07Is TLSI or INVA or MRK or NVCR more undervalued right now?
The PEG ratio (forward P/E divided by expected earnings growth rate) is the most precise measure of undervaluation relative to growth potential.
By this metric, Merck & Co. , Inc. (MRK) is the more undervalued stock at a PEG of 1. 03x versus Innoviva, Inc. 's 1. 15x. A PEG below 1. 5 suggests fair-to-attractive pricing relative to expected growth. On forward earnings alone, Innoviva, Inc. (INVA) trades at 11. 9x forward P/E versus 21. 9x for Merck & Co. , Inc. — 10. 0x cheaper on a one-year earnings basis. Analyst consensus price targets imply the most upside for TLSI: 135. 4% to $10. 50.
08Which pays a better dividend — TLSI or INVA or MRK or NVCR?
In this comparison, MRK (2.
9% yield) pays a dividend. TLSI, INVA, NVCR do not pay a meaningful dividend and should not be held primarily for income.
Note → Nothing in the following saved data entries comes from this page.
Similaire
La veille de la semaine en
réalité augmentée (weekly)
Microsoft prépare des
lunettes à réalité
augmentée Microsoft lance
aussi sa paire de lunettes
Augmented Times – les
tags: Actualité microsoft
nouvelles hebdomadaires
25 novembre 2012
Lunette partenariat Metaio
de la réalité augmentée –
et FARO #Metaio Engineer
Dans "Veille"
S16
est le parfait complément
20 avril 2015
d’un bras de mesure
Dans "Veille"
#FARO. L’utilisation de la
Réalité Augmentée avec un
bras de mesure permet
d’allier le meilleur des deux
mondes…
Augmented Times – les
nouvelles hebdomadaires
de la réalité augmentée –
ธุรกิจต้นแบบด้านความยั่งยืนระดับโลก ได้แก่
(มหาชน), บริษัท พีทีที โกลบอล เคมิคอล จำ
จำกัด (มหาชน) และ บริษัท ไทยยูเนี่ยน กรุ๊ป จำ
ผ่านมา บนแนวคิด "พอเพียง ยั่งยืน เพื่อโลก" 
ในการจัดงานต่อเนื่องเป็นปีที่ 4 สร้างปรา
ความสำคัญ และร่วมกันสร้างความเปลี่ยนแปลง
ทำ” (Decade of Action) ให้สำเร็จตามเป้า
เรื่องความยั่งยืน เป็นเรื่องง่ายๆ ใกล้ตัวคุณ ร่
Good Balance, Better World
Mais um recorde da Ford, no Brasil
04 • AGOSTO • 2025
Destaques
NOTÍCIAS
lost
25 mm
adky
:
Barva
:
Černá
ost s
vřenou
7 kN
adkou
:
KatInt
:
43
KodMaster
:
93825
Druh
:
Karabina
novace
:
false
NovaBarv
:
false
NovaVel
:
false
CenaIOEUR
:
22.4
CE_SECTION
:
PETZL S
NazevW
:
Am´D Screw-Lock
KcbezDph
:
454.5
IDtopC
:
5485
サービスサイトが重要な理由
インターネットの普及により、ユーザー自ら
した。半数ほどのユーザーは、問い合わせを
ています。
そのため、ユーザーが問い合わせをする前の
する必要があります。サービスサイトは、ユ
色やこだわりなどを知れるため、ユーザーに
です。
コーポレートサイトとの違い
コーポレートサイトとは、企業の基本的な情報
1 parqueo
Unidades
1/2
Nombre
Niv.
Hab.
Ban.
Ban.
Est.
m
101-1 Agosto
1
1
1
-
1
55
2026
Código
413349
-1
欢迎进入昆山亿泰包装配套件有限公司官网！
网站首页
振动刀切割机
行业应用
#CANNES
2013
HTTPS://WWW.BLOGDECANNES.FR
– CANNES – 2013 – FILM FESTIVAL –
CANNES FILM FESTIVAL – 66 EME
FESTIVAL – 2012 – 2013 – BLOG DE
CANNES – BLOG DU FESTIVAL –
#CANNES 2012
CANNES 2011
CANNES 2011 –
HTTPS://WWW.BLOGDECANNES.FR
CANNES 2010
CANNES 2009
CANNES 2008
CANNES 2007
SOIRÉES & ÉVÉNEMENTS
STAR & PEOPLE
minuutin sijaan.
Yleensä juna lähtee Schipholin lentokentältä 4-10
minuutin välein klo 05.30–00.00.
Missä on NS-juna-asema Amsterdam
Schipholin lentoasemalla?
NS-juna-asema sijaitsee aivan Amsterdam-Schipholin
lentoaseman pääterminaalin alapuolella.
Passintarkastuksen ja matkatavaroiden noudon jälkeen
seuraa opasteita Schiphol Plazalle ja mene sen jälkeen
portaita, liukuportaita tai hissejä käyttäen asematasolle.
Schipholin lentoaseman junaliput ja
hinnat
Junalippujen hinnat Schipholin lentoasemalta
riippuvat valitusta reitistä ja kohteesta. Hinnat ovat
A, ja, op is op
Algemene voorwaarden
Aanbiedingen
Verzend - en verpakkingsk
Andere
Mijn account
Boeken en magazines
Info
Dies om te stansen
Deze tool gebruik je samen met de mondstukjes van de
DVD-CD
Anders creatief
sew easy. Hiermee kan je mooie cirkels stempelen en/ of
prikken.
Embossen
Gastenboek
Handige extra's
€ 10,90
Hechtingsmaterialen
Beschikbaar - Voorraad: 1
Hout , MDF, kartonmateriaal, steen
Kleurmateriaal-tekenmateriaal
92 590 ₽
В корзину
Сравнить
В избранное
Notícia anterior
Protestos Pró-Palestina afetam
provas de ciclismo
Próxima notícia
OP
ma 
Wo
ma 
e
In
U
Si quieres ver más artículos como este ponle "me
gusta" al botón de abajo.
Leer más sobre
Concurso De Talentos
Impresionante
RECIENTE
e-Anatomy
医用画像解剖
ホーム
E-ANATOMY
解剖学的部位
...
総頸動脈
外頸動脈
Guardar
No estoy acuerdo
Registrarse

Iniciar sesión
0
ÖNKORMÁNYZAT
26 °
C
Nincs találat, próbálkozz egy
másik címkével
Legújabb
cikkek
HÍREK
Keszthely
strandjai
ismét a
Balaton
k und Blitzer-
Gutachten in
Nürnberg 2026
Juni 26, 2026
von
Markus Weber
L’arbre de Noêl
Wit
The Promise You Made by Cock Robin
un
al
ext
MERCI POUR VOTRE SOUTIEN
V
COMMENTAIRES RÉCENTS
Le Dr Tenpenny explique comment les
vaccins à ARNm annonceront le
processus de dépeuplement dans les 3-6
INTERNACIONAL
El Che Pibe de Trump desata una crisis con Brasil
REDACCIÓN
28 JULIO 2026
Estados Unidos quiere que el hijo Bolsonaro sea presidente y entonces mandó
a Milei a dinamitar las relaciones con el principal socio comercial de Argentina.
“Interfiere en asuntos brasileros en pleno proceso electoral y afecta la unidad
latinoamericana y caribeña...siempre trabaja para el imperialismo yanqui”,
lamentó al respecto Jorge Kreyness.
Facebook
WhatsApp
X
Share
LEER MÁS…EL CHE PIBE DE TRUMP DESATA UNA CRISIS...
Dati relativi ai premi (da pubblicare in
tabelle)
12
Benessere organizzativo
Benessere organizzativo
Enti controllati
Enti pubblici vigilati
09Is TLSI or INVA or MRK or NVCR better for a retirement portfolio?
For long-horizon retirement investors, Merck & Co.
, Inc. (MRK) is the stronger choice — it scores higher on the combination of lower volatility, dividend reliability, and long-term compounding (low volatility (β 0. 48), 2. 9% yield, +166. 5% 10Y return). NovoCure Limited (NVCR) carries a higher beta of 2. 20 — meaning larger drawdowns in market downturns, which matters significantly when you cannot wait years for a recovery. Both have compounded well over 10 years (MRK: +166. 5%, NVCR: +30. 3%), confirming both are viable long-term holds — but the lower-volatility option typically results in less emotional selling during corrections. Retirement portfolios generally favour predictability over maximum returns. Consult a financial advisor before making allocation decisions.
10What are the main differences between TLSI and INVA and MRK and NVCR?
Both stocks operate in the Healthcare sector, making this a peer-level intra-sector comparison — the same macro tailwinds and headwinds will affect both.
In terms of investment character: TLSI is a small-cap high-growth stock; INVA is a small-cap high-growth stock; MRK is a large-cap deep-value stock; NVCR is a small-cap quality compounder stock. MRK pays a dividend while TLSI, INVA, NVCR do not, making them suitable for different income and tax situations. These fundamental differences mean investors should not choose between them on a single metric — the "better stock" depends entirely on which of these characteristics aligns with your investment strategy.